The 1.0mm Female to 2.4mm Female RF Adapter 1.0/2.4-KK1, also referred to as 2.4mm Female to 1.0mm Female RF Adapter 2.4/1.0-KK1, is a high-precision between-series adapter designed to enable reliable connectivity between 1.0mm and 2.4mm female interfaces in ultra-high-frequency systems. This adapter ensures accurate signal transmission in RF applications where stability, repeatability, and mechanical robustness are critical.
Engineered to operate up to 50 GHz with a standard 50 Ω impedance, this 1.0mm Female to 2.4mm Female RF Adapter supports demanding applications such as geosynchronous satellite interfaces, where high-frequency signal routing demands durable and low-loss interconnects. It is also frequently used in external interfaces for 5G radio units to ensure clean signal paths in dense urban telecom deployments. In test labs, the 1.0/2.4-KK1 adapter is a key tool for component performance evaluation, particularly for measuring insertion loss and return loss across a wide frequency range.

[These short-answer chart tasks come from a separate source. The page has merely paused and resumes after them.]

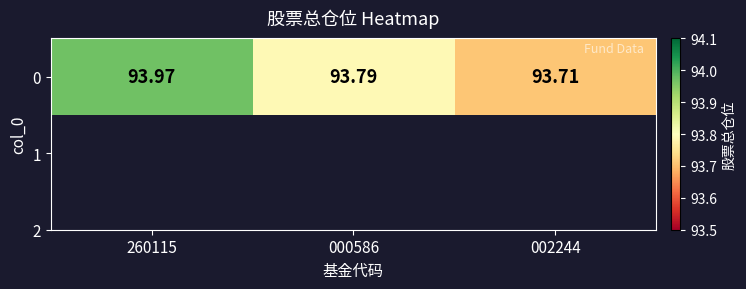

The value at 260115 is 94.0. True or false?

True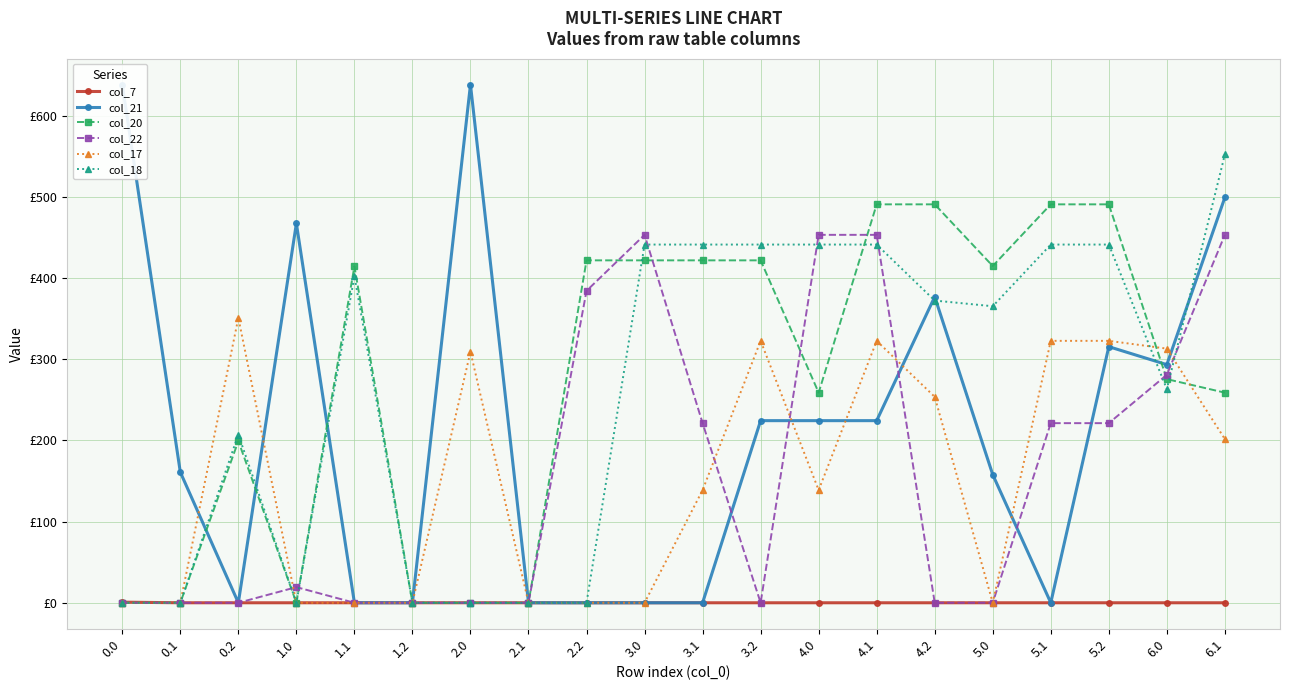

What position from the left is 1.2?

6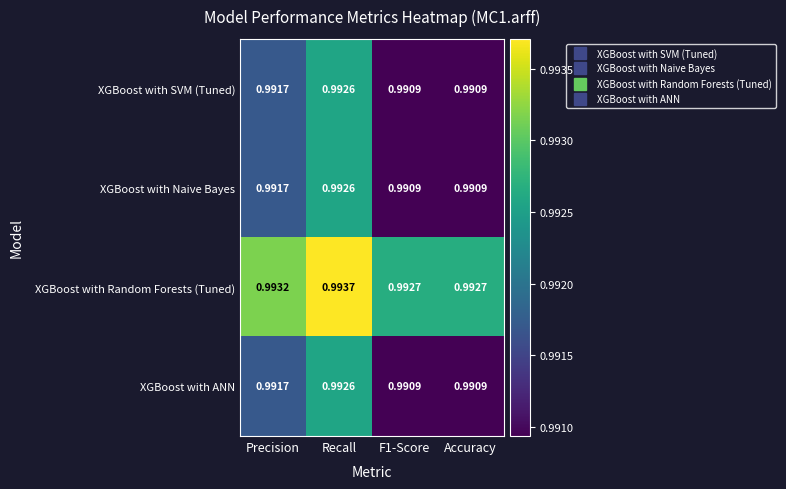

At which category is the sum across all series the highest?

Recall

This adapter maintains an insertion loss of less than 0.5 dB and a VSWR below 1.2 at 50 GHz, ensuring minimal signal reflection and consistent performance across extended frequency bands. The internal structure includes a beryllium bronze inner conductor with gold plating, while the outer body is constructed from passivated stainless steel for exceptional durability and environmental resilience.
Operating effectively from -55°C to +165°C, the 1.0mm to 2.4mm female adapter is built for both precision-controlled environments and rugged field applications. Whether used in aerospace payload systems or high-density telecommunications racks, this adapter delivers repeatable results without compromise.
Fully REACH and RoHS compliant, the 1.0mm Female to 2.4mm Female RF Adapter is manufactured to meet international standards for quality and sustainability. Mechanc also provides custom variants of this adapter, tailored to your exact application requirements—whether for satellite telemetry, telecom test benches, or next-gen RF development environments.